There’s a catch, though: these chips aren’t really new (or at least, they’re not a new design). AMD’s most recent generation of mobile processors, the Ryzen 4000 series, are built on Zen 2 architecture; Zen and Zen+ are its predecessors. Specifically, last year’s Ryzen 3000 mobile series and 2000 desktop series are built on Zen+, while the Ryzen 2000 mobile series and 1000 desktop series are built on Zen. So for the three dual-core chips, we’re looking at an architecture from 2017.
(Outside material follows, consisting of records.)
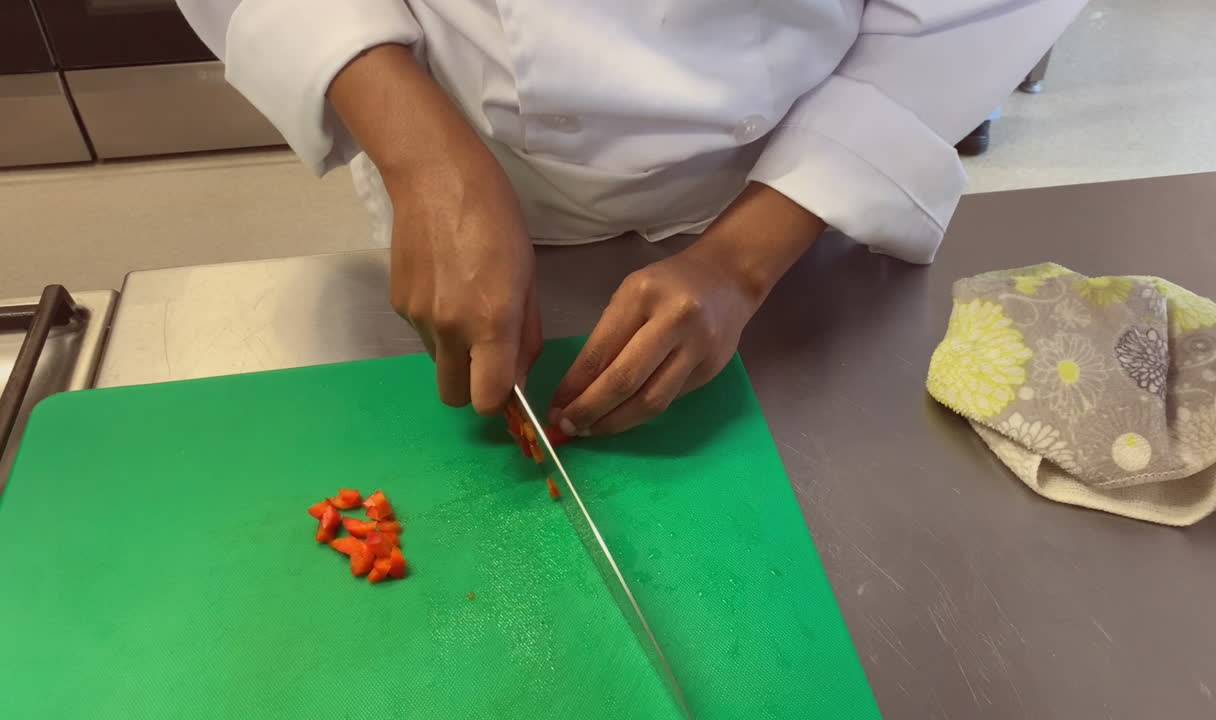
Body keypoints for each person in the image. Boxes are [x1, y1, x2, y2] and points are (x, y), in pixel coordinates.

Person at [176, 0, 1083, 437]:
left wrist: (740, 261)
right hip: (455, 123)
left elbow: (974, 13)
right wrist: (419, 153)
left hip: (791, 156)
And some of the chips are just clones. If you look at the specs of the 3700C, in particular, you’ll see it’s identical to the Ryzen 7 3700U (including its 10 Radeon cores clocked at up to 1400MHz), which you’ll find in systems like Acer’s Aspire 5 and Dell’s Inspiron 15. The 3500C might also look familiar: it looks like a rebranded 3500U (with 8 Radeon cores clocked at up to 1200 MHz).

Image: AMD

AMD, to its credit, acknowledged this fact in its launch presentation. The company stated that it still felt important to rebrand the chip as a Chromebook-specific CPU: “We want people to Google this model and find a Chromebook.” Fair enough — just don’t be fooled into thinking you’re getting a brand-new chip.

There’s not necessarily anything wrong with using a chip that’s not the most recent, and Chromebooks commonly have lower-power chips than high-end Windows laptops do. But it’s worth noting that the only place these systems are likely to be competitive with current Intel systems is price.